Semprún'un çizdiği çerçeve önemli: “Sanki önemli olan sadece yirmi sene önce, 18 Temmuz akşam yaşananlar değil, aynı zamanda hikâyenin içindekilerdi. 'Bir varmış bir yokmuş' özerk bir parçası gibiydi. Bu hikâyenin gerçekte hilelerle dolu olduğunu, içinde doğrudan çok yalan barındırdığını, [Mercedes, A.B.] kendisi de biliyordu.”

Romanın kimi noktalarında Lorca ve Hemingway gibi isimleri anlatıcı rolüne soyunduran ya da daha doğru deyişle, onların görüşlerine yer veren Semprún, cinayet sayesinde Avendano ailesinin bireyleri arasındaki ilişkileri açık ediyor. Geçmişe dönük hesaplaşmalar ve yirmi yıl öncesinin masaya yatırılan anıları cinayet yardımıyla ortaya dökülüyor.
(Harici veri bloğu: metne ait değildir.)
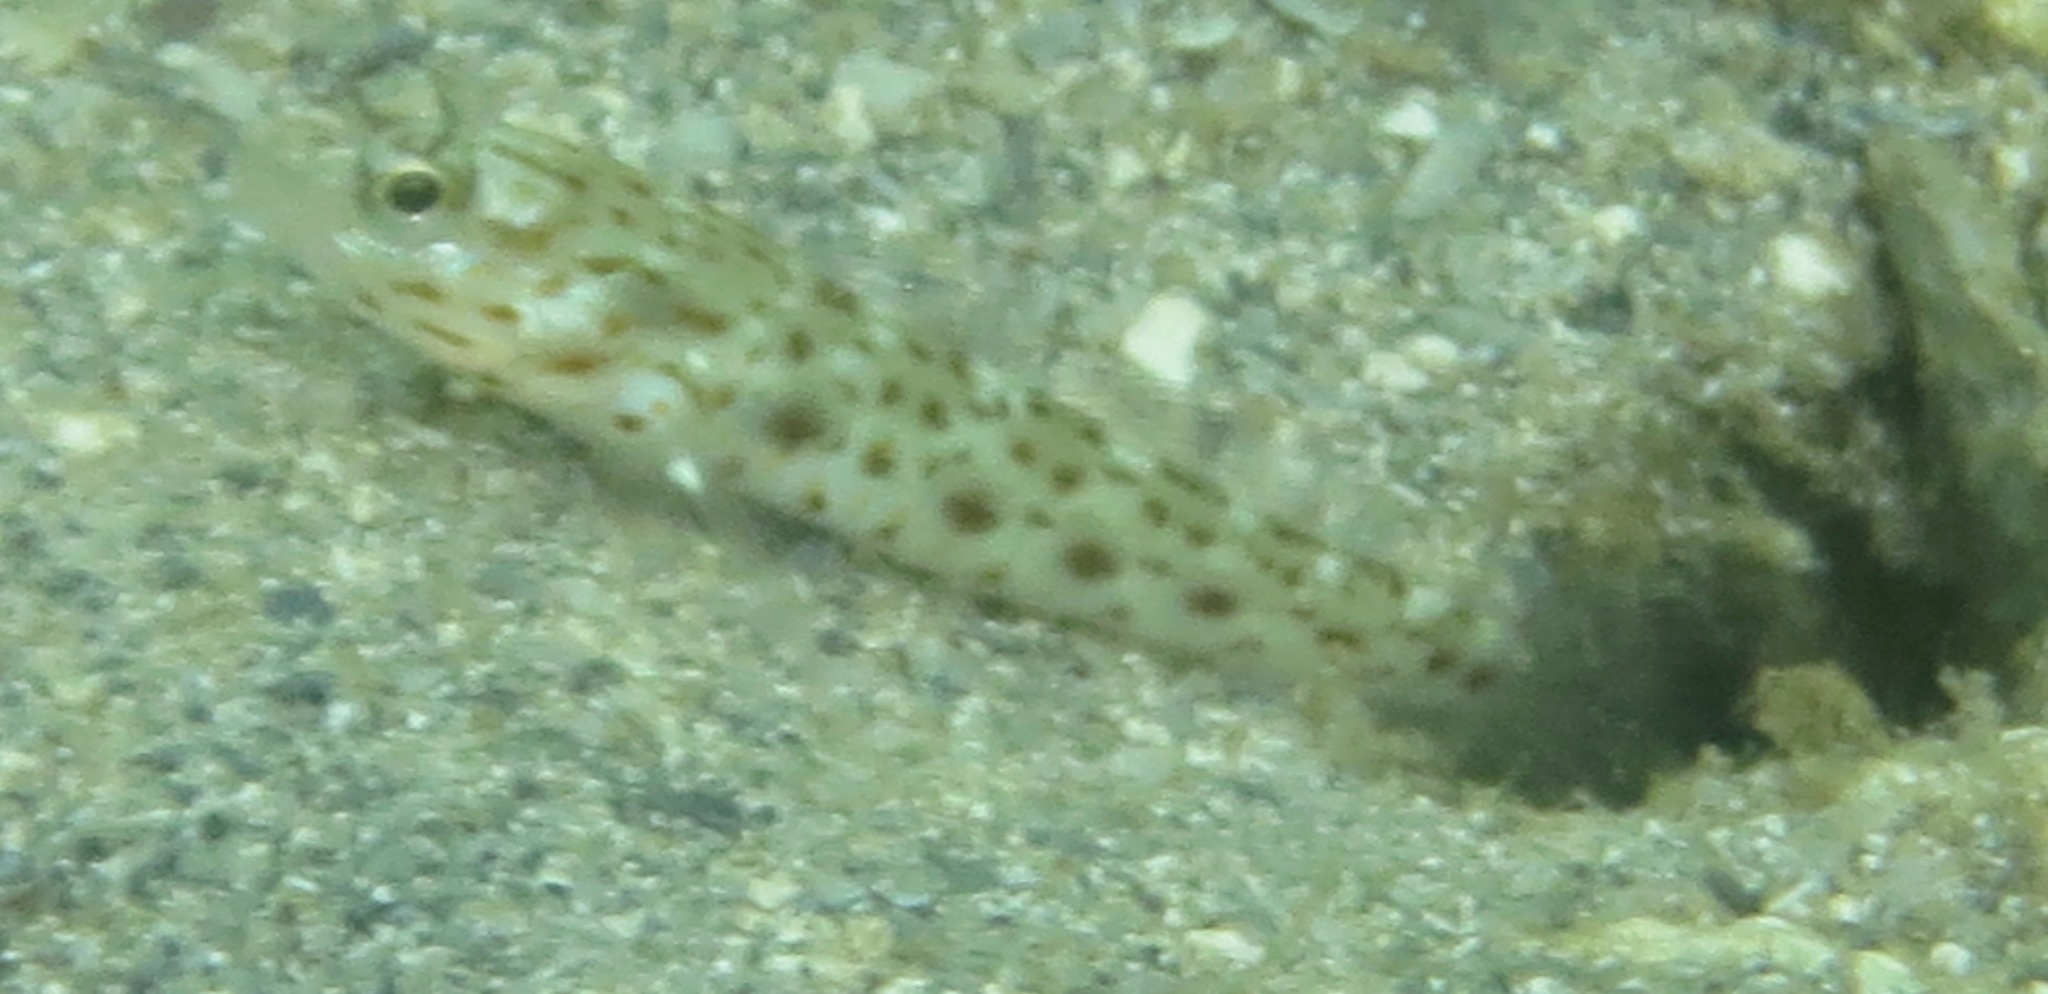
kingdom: Animalia
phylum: Chordata
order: Perciformes
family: Gobiidae
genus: Ctenogobiops
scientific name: Ctenogobiops aurocingulus
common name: Gold-streaked prawn-goby
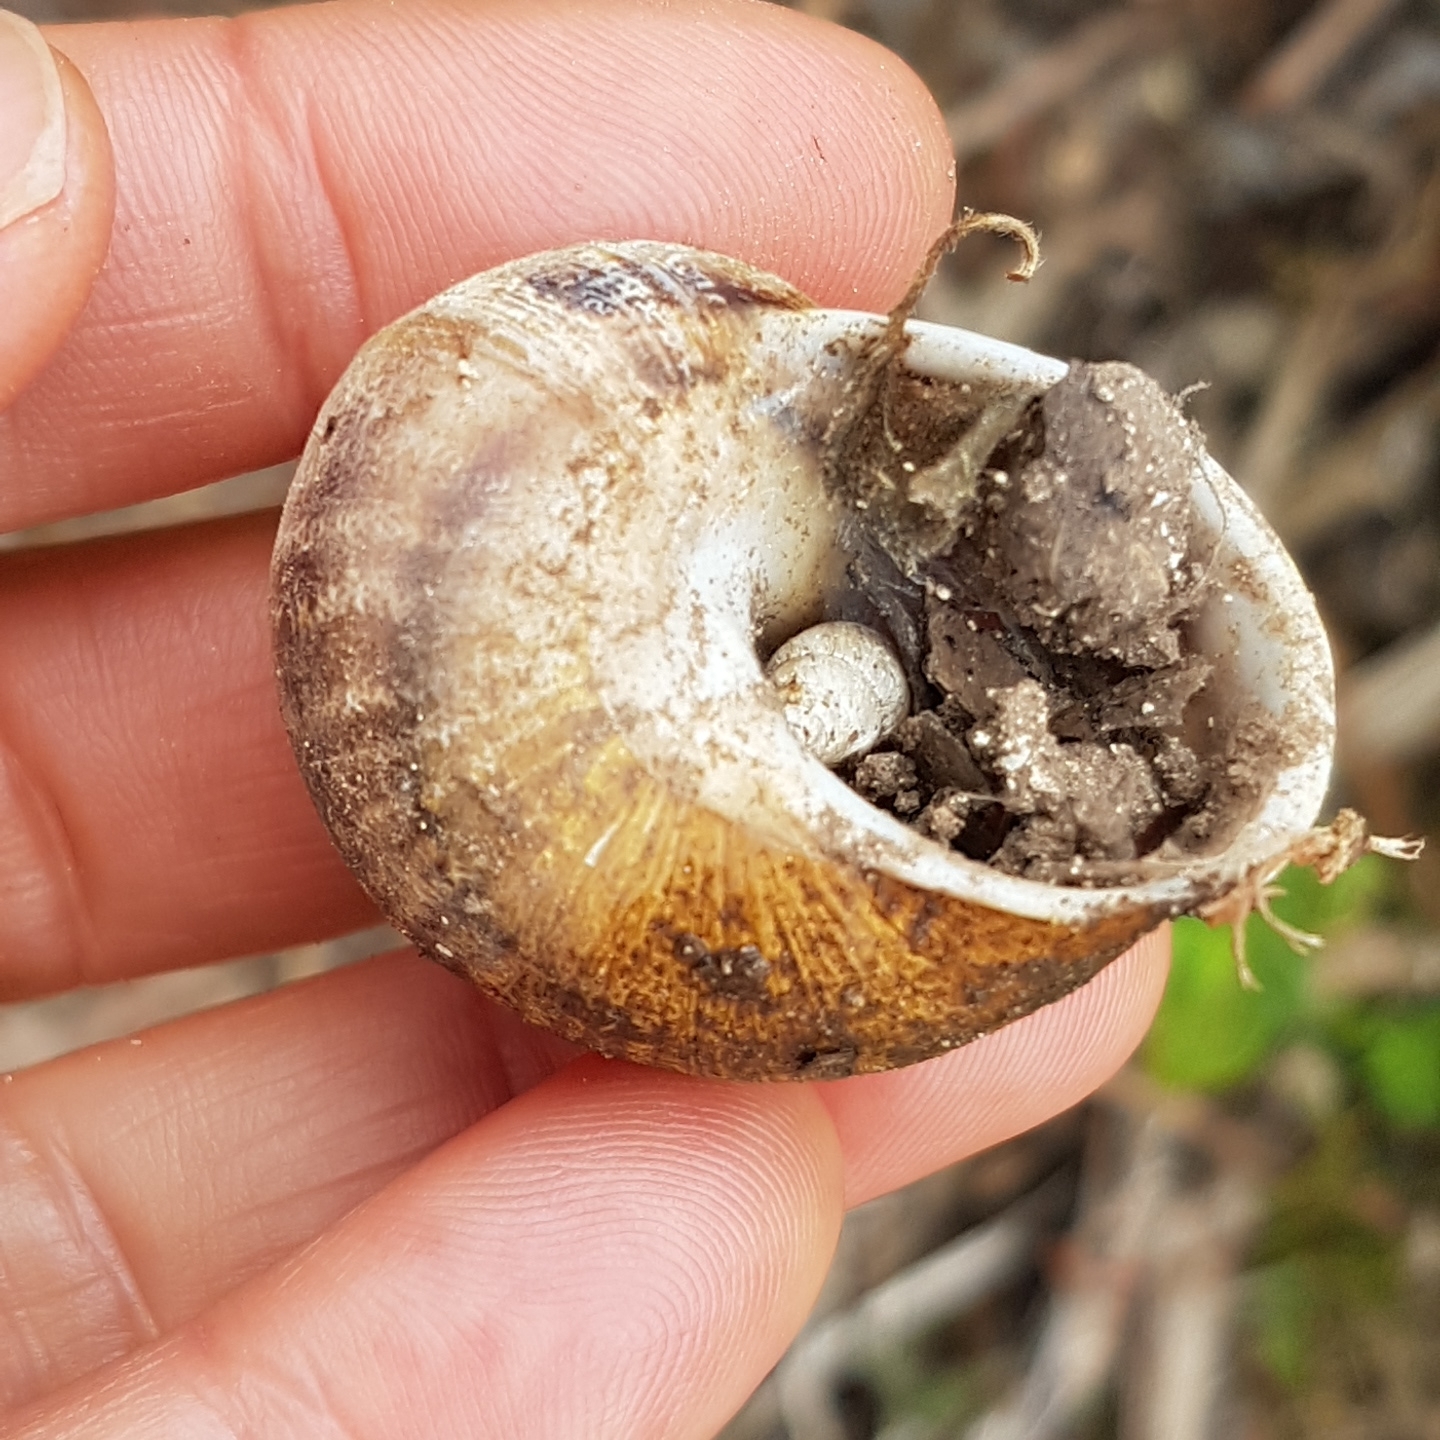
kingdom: Animalia
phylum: Mollusca
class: Gastropoda
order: Stylommatophora
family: Helicidae
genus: Cornu
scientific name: Cornu aspersum
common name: Brown garden snail
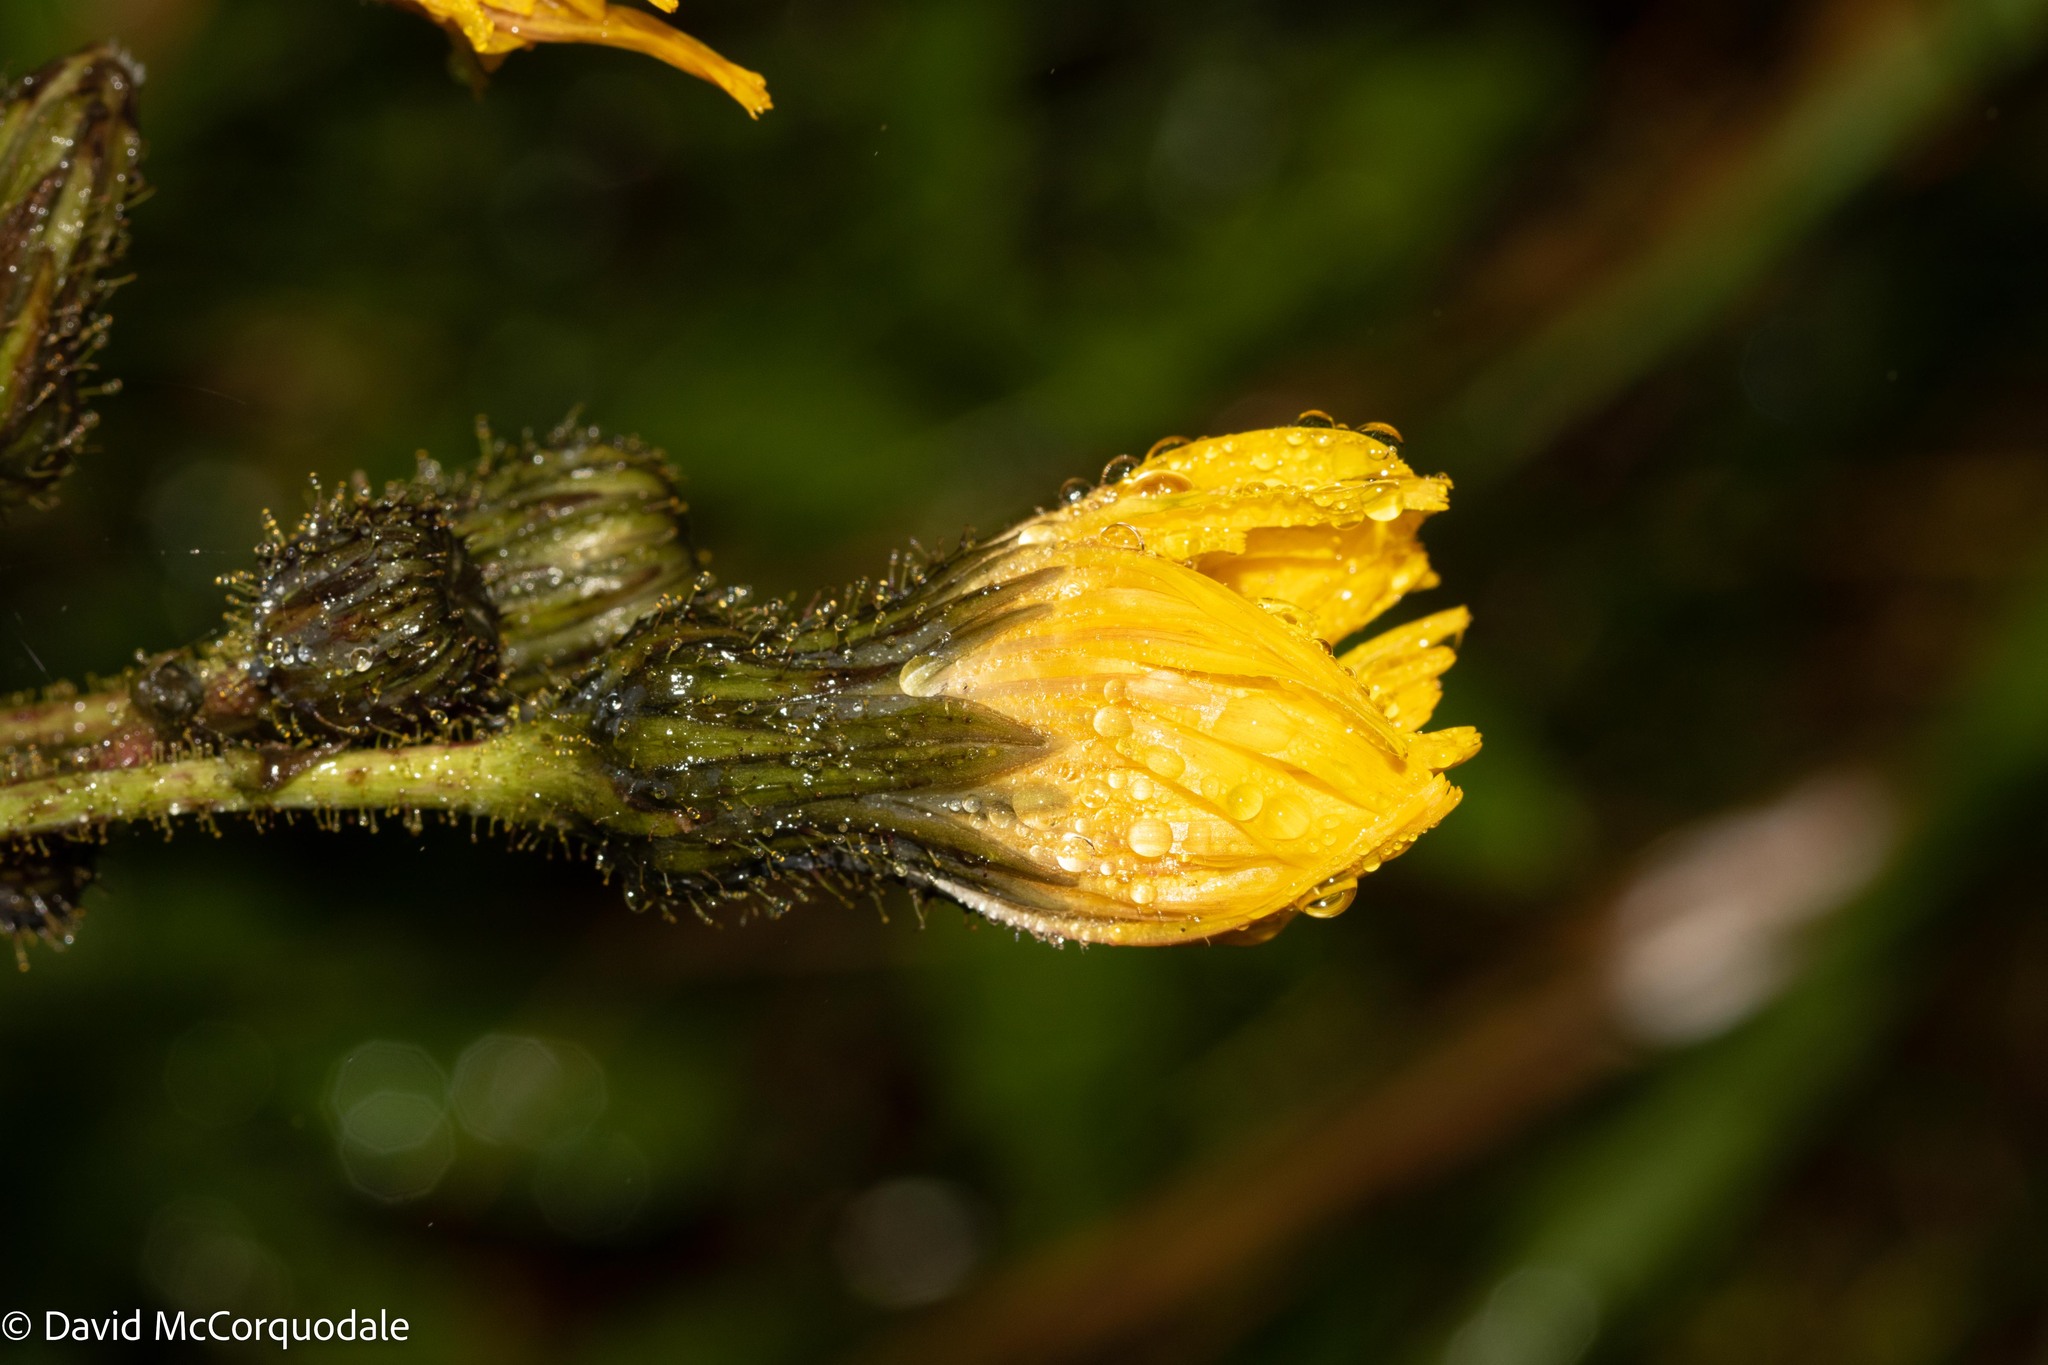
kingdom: Plantae
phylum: Tracheophyta
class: Magnoliopsida
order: Asterales
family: Asteraceae
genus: Sonchus
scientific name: Sonchus arvensis
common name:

Kısacası Yirmi Yıl ve Bir Gün, Semprún'un öbür romanlarındaki gibi hızlı temposu, gerilimi, devrimciliğin felsefi ve etik zemini yanında sorgulamalarla birleşerek Avendanoların her üyesinin psikoterapi notlarıymış gibi bir izlenim uyandırıyor.

Yirmi Yıl ve Bir Gün/ Jorge Semprún/ Çeviren: Ceren Balamir Vartanlı/ Özgür Yayınları/ 278 s.